As news of the shooting was still emerging Wednesday night, Mayor Adams declared on social media: “We don’t have to live like this, and we definitely don’t have to die like this.”

“Tonight, we must do more than mourn,” Adams added. “We must resolve to take real action.”

The expressions of urgency have become a familiar Democratic echo after mass shootings like the one that devastated Lewiston, Maine, on Wednesday. But they have typically met with paralysis in Washington, where gun safety measures have foundered time after time.

Last year, Congress passed and President Joe Biden signed America’s most significant gun control law in three decades, which enhanced background checks for buyers between the ages of 18 and 21. But Biden and many Democrats crave a revival of the national assault weapons ban that expired in 2004.
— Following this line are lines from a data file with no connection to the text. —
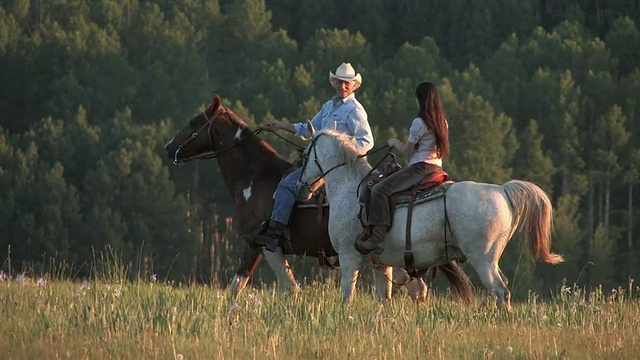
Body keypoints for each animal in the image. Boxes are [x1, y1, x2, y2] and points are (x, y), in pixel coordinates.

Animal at [298, 130, 564, 310]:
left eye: (305, 156)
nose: (302, 189)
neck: (351, 189)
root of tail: (502, 190)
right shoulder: (380, 265)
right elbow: (383, 299)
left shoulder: (349, 258)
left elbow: (347, 297)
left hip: (483, 260)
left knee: (501, 291)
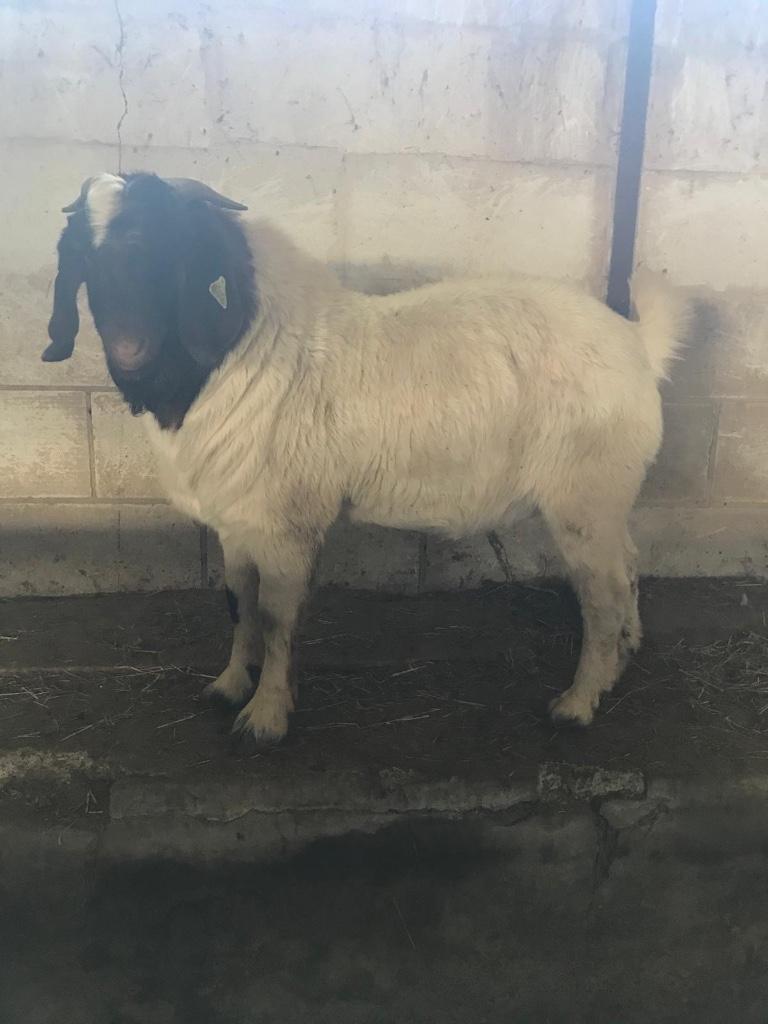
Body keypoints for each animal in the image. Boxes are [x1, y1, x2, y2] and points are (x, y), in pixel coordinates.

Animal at [44, 172, 687, 748]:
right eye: (84, 256)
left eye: (167, 244)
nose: (129, 348)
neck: (249, 344)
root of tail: (638, 345)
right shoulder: (238, 518)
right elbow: (238, 602)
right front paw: (229, 685)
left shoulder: (287, 523)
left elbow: (276, 617)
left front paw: (266, 718)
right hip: (606, 499)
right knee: (629, 568)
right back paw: (623, 656)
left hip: (583, 497)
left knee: (602, 596)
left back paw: (578, 704)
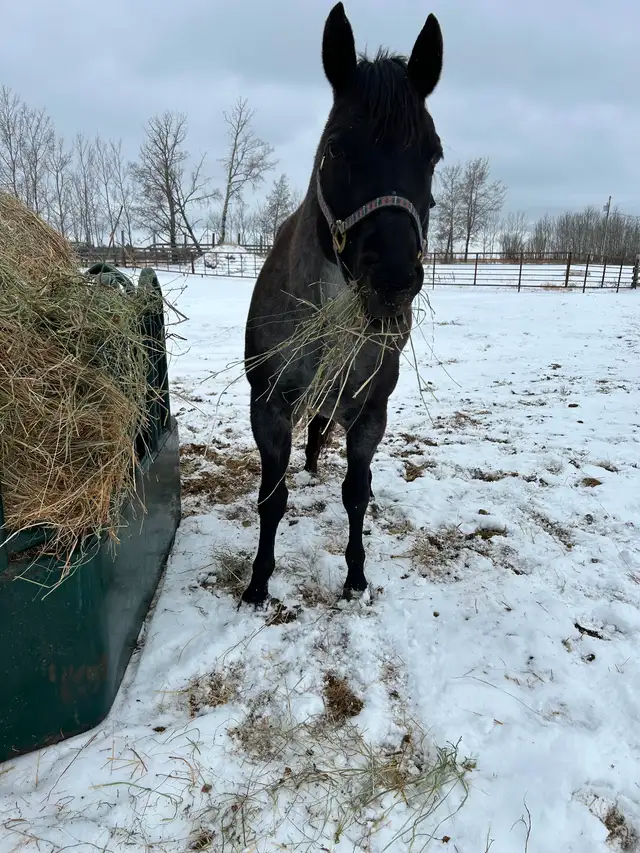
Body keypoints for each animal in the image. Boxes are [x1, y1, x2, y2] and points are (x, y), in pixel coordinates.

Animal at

With Republicans now in control of the House, even modest gun safety measures may be out of the question. The passage of last year’s background checks law came with scattered GOP support after horrifying mass shootings at a grocery store in Buffalo and an elementary school in Uvalde, Texas.
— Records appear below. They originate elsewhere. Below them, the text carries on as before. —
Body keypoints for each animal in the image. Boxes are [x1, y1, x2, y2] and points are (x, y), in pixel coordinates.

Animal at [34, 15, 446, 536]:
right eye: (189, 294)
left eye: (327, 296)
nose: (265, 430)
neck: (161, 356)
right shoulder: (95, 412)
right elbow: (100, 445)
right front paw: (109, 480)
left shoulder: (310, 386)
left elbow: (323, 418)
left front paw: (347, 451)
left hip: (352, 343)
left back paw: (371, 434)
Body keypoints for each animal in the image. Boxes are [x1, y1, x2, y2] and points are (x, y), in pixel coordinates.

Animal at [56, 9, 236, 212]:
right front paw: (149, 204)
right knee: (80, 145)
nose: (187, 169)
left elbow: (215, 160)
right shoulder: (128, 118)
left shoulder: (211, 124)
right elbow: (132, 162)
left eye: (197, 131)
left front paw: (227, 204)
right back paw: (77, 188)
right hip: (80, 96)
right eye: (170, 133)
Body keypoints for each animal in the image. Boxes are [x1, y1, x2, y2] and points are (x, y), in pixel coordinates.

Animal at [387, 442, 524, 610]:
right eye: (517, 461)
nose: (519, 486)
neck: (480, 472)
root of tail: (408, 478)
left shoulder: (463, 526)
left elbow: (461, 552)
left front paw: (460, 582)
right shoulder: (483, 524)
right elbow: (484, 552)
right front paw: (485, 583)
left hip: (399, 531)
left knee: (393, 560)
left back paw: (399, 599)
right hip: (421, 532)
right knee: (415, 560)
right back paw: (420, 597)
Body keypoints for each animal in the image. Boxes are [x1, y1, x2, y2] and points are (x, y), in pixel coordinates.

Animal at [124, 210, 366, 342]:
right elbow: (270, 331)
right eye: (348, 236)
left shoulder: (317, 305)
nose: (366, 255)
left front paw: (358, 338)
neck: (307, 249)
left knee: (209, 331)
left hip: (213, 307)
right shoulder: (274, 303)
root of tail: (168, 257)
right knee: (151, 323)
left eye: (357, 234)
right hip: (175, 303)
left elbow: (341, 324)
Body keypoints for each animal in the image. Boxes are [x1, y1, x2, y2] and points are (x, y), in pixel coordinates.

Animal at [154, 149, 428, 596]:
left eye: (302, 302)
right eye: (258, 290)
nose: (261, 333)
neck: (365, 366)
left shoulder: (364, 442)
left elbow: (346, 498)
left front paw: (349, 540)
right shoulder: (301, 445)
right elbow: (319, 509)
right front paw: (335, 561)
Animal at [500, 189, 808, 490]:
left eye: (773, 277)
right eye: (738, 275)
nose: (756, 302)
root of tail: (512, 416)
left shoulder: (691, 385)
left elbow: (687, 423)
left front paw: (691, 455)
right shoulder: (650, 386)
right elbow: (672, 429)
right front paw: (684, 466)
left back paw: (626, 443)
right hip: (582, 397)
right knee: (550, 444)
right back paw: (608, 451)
Rep. Hakeem Jeffries of Brooklyn, who leads the Democratic minority in the House, said he was praying for the victims of the latest shooting.

“Congress must act to combat the gun violence epidemic and stop the carnage,” he wrote on social media early on Thursday.

Sen. Kirsten Gillibrand, an Albany Democrat, wrote that Americans “have to put an end to this senseless violence.”

In Maine on Wednesday, a gunman terrorized multiple locations, killing at least 18 people and wounding at least 13, said Gov. Janet Mills at a news conference Thursday. Early reports said the gunman had killed at least 22 people.

On Thursday, a sprawling manhunt was underway for a person of interest, Robert Card, 40, who was believed to be armed and dangerous.

Gov. Hochul, a Buffalo Democrat, said on social media that her “heart breaks for the people of Lewiston,” describing them as the “last community mourning lives lost to gun violence.”

“Weapons of war have no place on America’s streets,” Hochul added. “How many more gun deaths must we suffer before this country comes to its senses?”